Teens' Funeral Changed Israeli Youth Forever

 

Funeral ceremony for the three Israeli teenagers / Getty Images

When the city of Modi’in was built in 1993, I don’t think the planners envisioned the scene that took place here today. Tens of thousands of Israelis — nearly the equivalent of Modi’in’s entire population — descended on the modest cemetery at the outskirts of the city to bid a final farewell to the three boys murdered on their way home from school 19 days ago. The families of the three boys — Eyal Yifrach, 19, Gilad Shaer, 16, and Naftali Fraenkel, 16 — were surrounded by masses of Israelis from all over the country, spilling out of the Ben Shemen forest where the cemetery sits, all having come to share their grief and provide mutual comfort.

The crowd was overwhelmingly religious and very young. Teenage girls in skirts and boys wearing knitted yarmulkes dominated the scene. I felt almost old as I searched for other adults in the crowd, a feeling reinforced by the sight of teens wearing youth-movement shirts, a reminder that in Israel, teenagers pretty much run the country. Gilad Shaer’s sister eulogized him by describing how they would plan their youth group activities together. The boys were in some ways still children, and in other ways deeply formed and complex young people.

There were some beautifully touching moments at the cemetery. Before the three processions arrived from their respective towns (Nof Ayalon, Elad and Talmon), the crowd kept breaking into spontaneous singing, like a massive standing kumsitz. As I walked along the forest road, one group of singers faded and another heightened. In between the singing, there were groups praying mincha, the sounds of “Amen” reverberating for a distance because the crowd was so quietly subdued. Young boys were walking through the crowds handing out free bottles of water, though I have no idea who paid for them, or in fact how all of the logistics of this massive event were organized so fast or by whom. And then there were people wearing t-shirts saying “Bring back our boys” and other related slogans, reminding me of how quickly everything moves, and even entire movements form, in this digital age.

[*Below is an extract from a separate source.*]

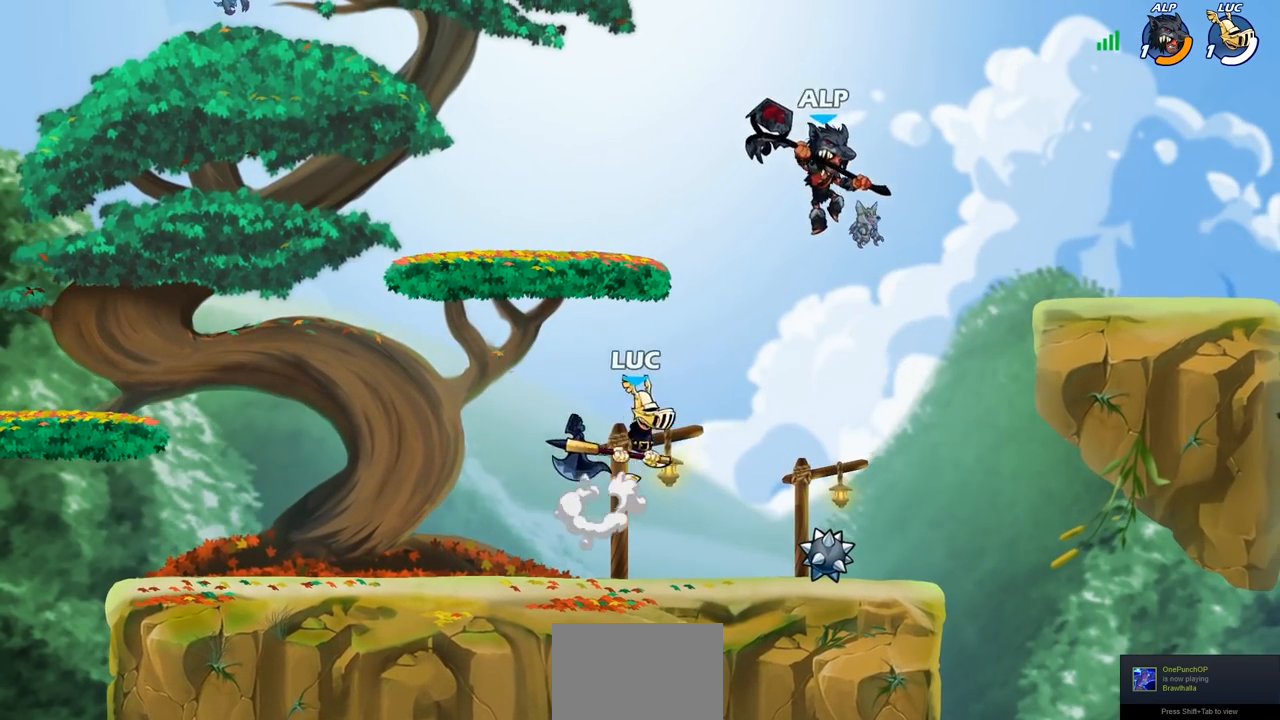
{"buttons": [], "left_stick": "right", "right_stick": "center", "events": [[17, "CROSS", "up"], [100, "R2", "down"], [133, "CIRCLE", "down"], [133, "left_stick", "center"], [233, "CIRCLE", "up"], [233, "left_stick", "right"], [250, "R2", "up"]]}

As the procession of the cars of the families passed by, my heart tore apart. Images of Eyal Yifrach singing a song he wrote while strumming on his guitar at a recent wedding of a relative, images widely circulated these past few weeks, stuck a chord with me. The boy is the exact same age as my son, Effie, who also plays guitar, and who is currently serving in the army. The similarities in their build, the purity of their smiles, the beauty of the spirit shining out of their eyes, made Eyal’s death particularly piercing for me.

That’s the human condition, I suppose. The more connected we are to another’s circumstance, the more we feel their pain. My life as a mother has permanently altered the way I experience events such as these. My heart aches for the families.